→ Goal of the exercise: An exact copy of every record is needed, with all pictures omitted.

→ Stored data:
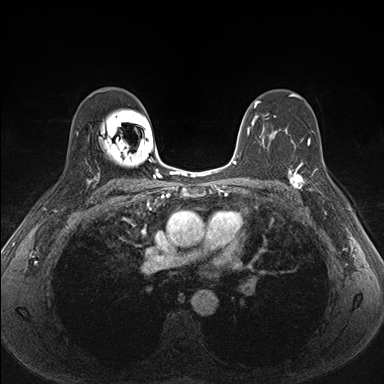
Breast MRI (dynamic contrast-enhanced), one axial slice. Position 106 of 176 along the scan axis. Dynamic contrast-enhanced series, time point 2 of 7 at this slice position (early post-contrast). 1.5 T. TE 1.5 ms, TR 4.1 ms. 1.1 mm slice thickness. 384 × 384 image matrix. Female patient.
Annotated regions visible in this slice (semi-automatic segmentation, software-assisted and operator-edited):
- enhancing-tissue mask used for the functional tumour volume (all voxels passing the contrast-enhancement thresholds inside the analysis volume; usually the tumour): bounding box <287,162,338,203> (left, top, right, bottom; pixels)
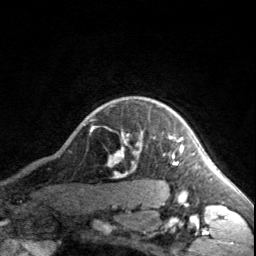
Breast MRI, one axial slice; slice 147 of 160 in the series (ordered by position); cropped to one breast; dynamic contrast-enhanced series, time point 2 of 7 at this slice position (early post-contrast); 3 T; TE 1.7 ms, TR 4.6 ms; 1 mm slice thickness; 256 × 256 image matrix, field of view 150 × 150 mm. Female patient.
Structures marked on this image (semi-automatically segmented with operator editing):
- enhancing-tissue mask used for the functional tumour volume (all voxels passing the contrast-enhancement thresholds inside the analysis volume; usually the tumour): box from (x=118, y=133) to (x=183, y=166) px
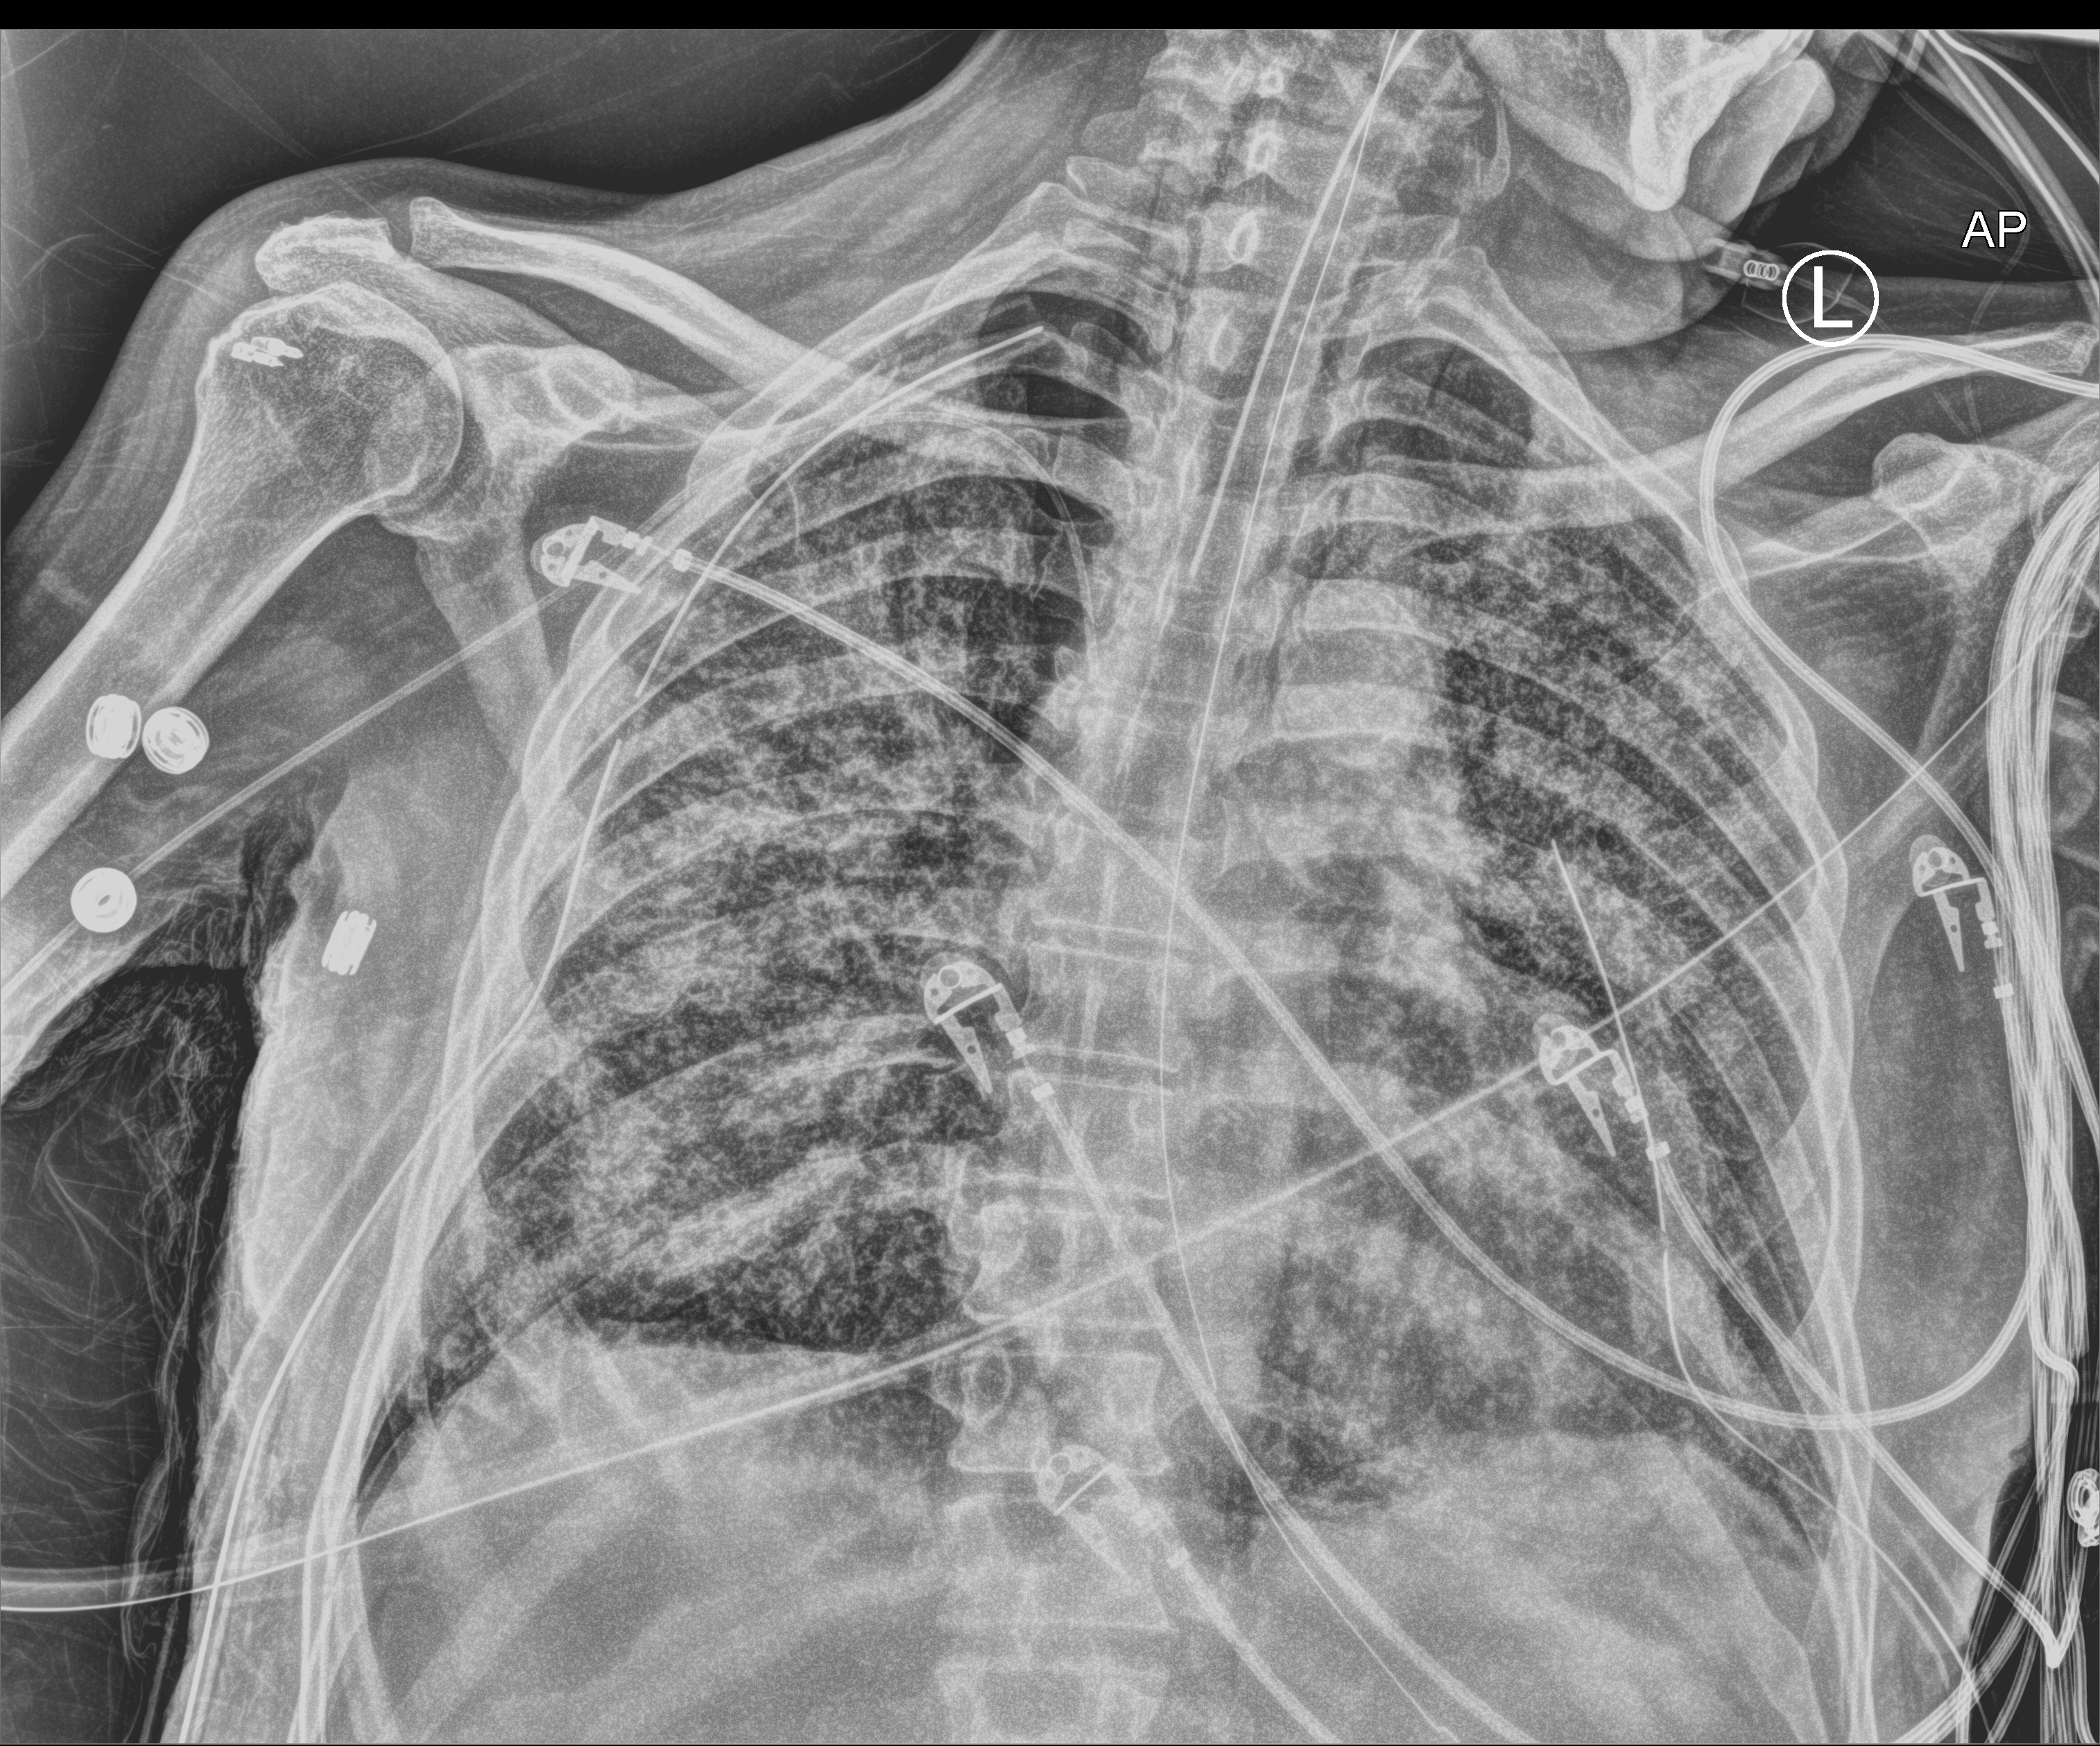
Chest X-ray (portable), anteroposterior (AP) projection. Patient hospitalised with COVID-19; male, aged 60–74 years.
From the hospital-stay record, not from the radiograph (when in the stay this image was taken is not recorded):
- admitted to intensive care during this hospital stay: yes
- mechanically ventilated during this hospital stay: yes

→ Task answer:
Breast MRI (dynamic contrast-enhanced), one axial slice. Position 106 of 176 along the scan axis. Dynamic contrast-enhanced series, time point 2 of 7 at this slice position (early post-contrast). 1.5 T. TE 1.5 ms, TR 4.1 ms. 1.1 mm slice thickness. 384 × 384 image matrix. Female patient.
Annotated regions visible in this slice (semi-automatic segmentation, software-assisted and operator-edited):
- enhancing-tissue mask used for the functional tumour volume (all voxels passing the contrast-enhancement thresholds inside the analysis volume; usually the tumour): bounding box <287,162,338,203> (left, top, right, bottom; pixels)
Breast MRI, one axial slice; slice 147 of 160 in the series (ordered by position); cropped to one breast; dynamic contrast-enhanced series, time point 2 of 7 at this slice position (early post-contrast); 3 T; TE 1.7 ms, TR 4.6 ms; 1 mm slice thickness; 256 × 256 image matrix, field of view 150 × 150 mm. Female patient.
Structures marked on this image (semi-automatically segmented with operator editing):
- enhancing-tissue mask used for the functional tumour volume (all voxels passing the contrast-enhancement thresholds inside the analysis volume; usually the tumour): box from (x=118, y=133) to (x=183, y=166) px
Chest X-ray (portable), anteroposterior (AP) projection. Patient hospitalised with COVID-19; male, aged 60–74 years.
From the hospital-stay record, not from the radiograph (when in the stay this image was taken is not recorded):
- admitted to intensive care during this hospital stay: yes
- mechanically ventilated during this hospital stay: yes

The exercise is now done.